Greg Gibbs, Director at Amplifying Global FX Capital, notes that the global bond yields have also fallen, in part following the FOMC meeting where the Fed again downgraded its long-term neutral interest rate forecast from 3.0% to 2.9%, reflecting a lower long-run potential GDP growth rate forecast (reduced from a median of 2.0% to 1.8%).

Key Quotes

“It also continued to forecast a modest growth path of 2.0% in the next two years, slowing to 1.8% in 2019, and inflation only reaching its target of 2% sometime in 2018.

Corresponding with this modest growth and subdued inflation outlook, it lowered its outlook for rate hikes next year from a median of three to two, after also failing to deliver a hike and therefore lowering its median forecast for hikes this year from two to one.  As such, it essentially removed two hikes from the forecast horizon, indicating a slower path back to neutrality (2.9%) that is projected to take more than three years.

This modest pace of hikes is still above the market pricing in the curve, but it tends to confirm the trend towards delaying hikes and lowering the forward projections, supporting the tone in the market towards lower bond yields.

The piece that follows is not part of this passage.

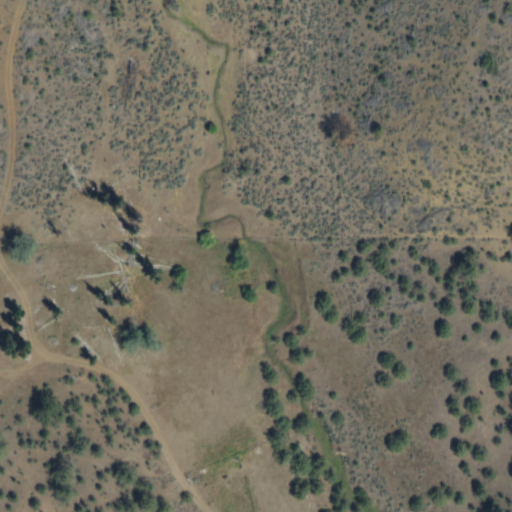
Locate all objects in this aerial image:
road: (8, 307)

The Fed statement and press conference suggests that the Fed is quite keen to deliver one hike before year-end, suggesting that only a relatively stable trend in payrolls growth and a steady set of broader labor market indicators might be sufficient to support a hike; most likely after the 8 November election.  But a hike in these circumstances will appear to have been delivered reluctantly because the Fed has paused for a full year, and may be followed by another prolonged wait for a third hike in the cycle, unless the economy were to surprise to the upside.”